Tomás se palpó la cabeza. Sintió unas vendas ceñidas al pelo y se alarmó.

– ¿Qué es lo que tengo? ¿Es grave?

– No, no es nada especial, tranquilícese. -El médico se acercó y le tocó suavemente la nuca-. Debe de haber hecho un movimiento extraño con la cabeza cuando se estrelló contra el poste, porque el traumatismo fue aquí atrás, en la nuca. -Le cogió el brazo derecho y le mostró una venda en el dorso de la mano-. Y se magulló ligeramente en la mano, ¿lo ve? Nada grave, pero no debe hacer esfuerzos, ¿entendido?

– Sí.

– Si le pica el dorso de la mano, no se rasque. Eso es muy importante. No se rasque. Es señal de que la herida está cicatrizando.

– Muy bien, no me voy a rascar -prometió Tomás, observando la venda en la mano derecha. Alzó la cabeza hacia el médico, cuyo nombre leyó en una plaquita que llevaba colgada del pecho-. ¿Usted es el doctor Cariano?

El médico sonrió.

– Sí, Luís Cariano.

– Doctor, esta noche tengo una cena en Lisboa -dijo el paciente-. ¿Cree que podré ir o tendré que anular la cita?

– Puede ir, claro. -Consultó el reloj-. Veamos… Son las ocho, ¿no? Mire, pretendo darle el alta a primera hora de la tarde. Quiero que se quede toda la mañana aquí para comprobar si todo va bien. Después del almuerzo, lo dejaré en libertad.

– Ah, qué maravilla.

– Pero sea prudente, ¿ha oído? No quiero volver a verlo aquí otra vez.
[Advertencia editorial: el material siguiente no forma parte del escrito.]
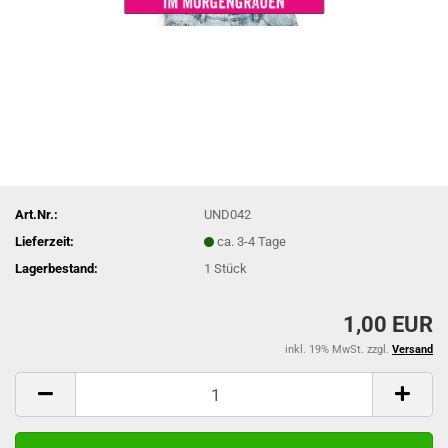
Art.Nr.:
UND042
Lieferzeit:
ca. 3-4 Tage
Lagerbestand:
1
Stück
1,00 EUR
inkl. 19% MwSt. zzgl.
Versand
La enfermera se llevaba la bandeja con el almuerzo consumido y Tomás se ponía los zapatos y se preparaba para abandonar la habitación de la clínica cuando sonó el móvil.

– Hola, Tomás. Aquí Gouveia.

Caramba. ¿Cómo diablos se habría enterado el médico de cabecera de que lo habían hospitalizado en esa clínica? Bien, la comunicación entre médicos debía de ser rápida, concluyó.